A LESSON IN BREATHING
zachary c. bush
One morning, when I was nearly ten years old, my father woke me and said, “Son, we’re leaving for the mountains.” And so we left.
Later that morning, as we crossed into the neighbor’s yard, my father pointed to the mountain range that circled the city and said, “Out there will be our new home.” I nodded, and we walked into the mouth of the woods behind our neighborhood. We hiked a few sluggish miles before we came to a frozen lake at the foot of the nearest mountain. We sat down to rest. Not long after my father fell asleep, I tried to masturbate beside the lake, but nothing came out of it, so I listened to the ducks squawking and cursed my penis.

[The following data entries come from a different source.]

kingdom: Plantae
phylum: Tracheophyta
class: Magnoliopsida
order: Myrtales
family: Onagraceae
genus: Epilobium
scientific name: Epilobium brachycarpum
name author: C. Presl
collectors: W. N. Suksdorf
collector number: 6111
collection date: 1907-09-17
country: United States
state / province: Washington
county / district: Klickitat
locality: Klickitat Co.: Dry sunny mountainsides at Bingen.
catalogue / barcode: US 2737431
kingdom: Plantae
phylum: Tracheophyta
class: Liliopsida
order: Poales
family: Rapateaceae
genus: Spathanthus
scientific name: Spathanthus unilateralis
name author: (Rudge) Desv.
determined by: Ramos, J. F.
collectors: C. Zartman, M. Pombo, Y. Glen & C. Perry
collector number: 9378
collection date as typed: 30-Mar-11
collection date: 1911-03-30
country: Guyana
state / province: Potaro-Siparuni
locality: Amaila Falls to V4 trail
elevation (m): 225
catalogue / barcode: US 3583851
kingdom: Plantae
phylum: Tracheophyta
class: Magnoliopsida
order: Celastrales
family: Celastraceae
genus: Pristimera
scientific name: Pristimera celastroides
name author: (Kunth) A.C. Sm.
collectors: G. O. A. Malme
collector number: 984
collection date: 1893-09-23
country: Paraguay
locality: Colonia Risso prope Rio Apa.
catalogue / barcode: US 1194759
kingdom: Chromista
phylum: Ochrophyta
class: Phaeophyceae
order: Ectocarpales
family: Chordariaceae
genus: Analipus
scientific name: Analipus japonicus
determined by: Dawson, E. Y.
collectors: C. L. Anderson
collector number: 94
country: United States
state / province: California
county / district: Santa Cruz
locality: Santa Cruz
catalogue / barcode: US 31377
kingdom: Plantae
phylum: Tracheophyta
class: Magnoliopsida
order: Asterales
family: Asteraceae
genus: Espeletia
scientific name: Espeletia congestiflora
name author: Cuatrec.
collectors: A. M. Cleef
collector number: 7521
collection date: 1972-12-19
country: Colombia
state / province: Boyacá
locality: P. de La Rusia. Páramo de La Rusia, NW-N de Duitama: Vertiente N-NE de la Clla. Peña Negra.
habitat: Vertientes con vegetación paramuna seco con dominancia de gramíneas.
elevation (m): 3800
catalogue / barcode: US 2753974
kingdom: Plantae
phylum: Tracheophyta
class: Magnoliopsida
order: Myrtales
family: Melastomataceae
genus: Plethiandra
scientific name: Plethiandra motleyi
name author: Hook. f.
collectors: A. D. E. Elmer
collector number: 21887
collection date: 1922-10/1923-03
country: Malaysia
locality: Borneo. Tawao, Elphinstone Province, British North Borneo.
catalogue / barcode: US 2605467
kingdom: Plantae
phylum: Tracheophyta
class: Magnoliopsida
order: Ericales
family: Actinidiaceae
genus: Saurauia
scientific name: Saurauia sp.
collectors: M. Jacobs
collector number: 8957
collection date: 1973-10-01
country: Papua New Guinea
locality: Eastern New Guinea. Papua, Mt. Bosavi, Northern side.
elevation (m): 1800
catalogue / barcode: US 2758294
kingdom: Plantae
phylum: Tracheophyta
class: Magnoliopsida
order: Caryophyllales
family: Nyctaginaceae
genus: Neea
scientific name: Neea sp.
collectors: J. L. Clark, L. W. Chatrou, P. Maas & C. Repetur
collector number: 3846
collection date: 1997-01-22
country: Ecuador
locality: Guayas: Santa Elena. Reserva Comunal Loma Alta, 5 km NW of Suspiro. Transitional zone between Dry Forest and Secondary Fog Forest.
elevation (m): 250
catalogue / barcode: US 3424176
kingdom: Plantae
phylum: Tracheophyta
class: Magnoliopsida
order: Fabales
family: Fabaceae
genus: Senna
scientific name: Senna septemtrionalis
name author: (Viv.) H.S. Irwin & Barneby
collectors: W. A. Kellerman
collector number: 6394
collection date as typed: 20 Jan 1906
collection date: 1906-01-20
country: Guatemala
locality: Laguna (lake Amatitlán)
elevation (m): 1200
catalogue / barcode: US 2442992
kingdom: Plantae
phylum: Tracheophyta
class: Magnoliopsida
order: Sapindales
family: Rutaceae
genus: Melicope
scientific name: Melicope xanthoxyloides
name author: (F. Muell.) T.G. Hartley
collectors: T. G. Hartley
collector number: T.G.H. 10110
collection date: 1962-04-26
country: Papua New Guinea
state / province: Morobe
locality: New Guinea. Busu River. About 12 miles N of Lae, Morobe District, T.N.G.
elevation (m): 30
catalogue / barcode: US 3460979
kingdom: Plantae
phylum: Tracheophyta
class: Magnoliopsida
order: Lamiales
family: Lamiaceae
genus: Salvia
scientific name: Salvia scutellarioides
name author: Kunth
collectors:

Later that afternoon, when we were three quarters of the way up the mountain, we stopped again for water and rest. My father turned to me, dried his face and said, “Last night I gagged your mother and locked her in the attic.” He asked me if I cared to know why he did it. I looked at him and said, “Indeed, I would like to know why you did such a thing.” He took a quick swig from his canteen before looking out over the city where we used to live. He said, “Because she laughed too much and for far too long at times when she shouldn’t have…”
Later that night, as my father tucked me into my sleeping bag and kissed me on the forehead, I laughed out loud at the thought of my mother’s hot, muffled screams. But I tried not to laugh for too much or for too long, because I am a severe asthmatic.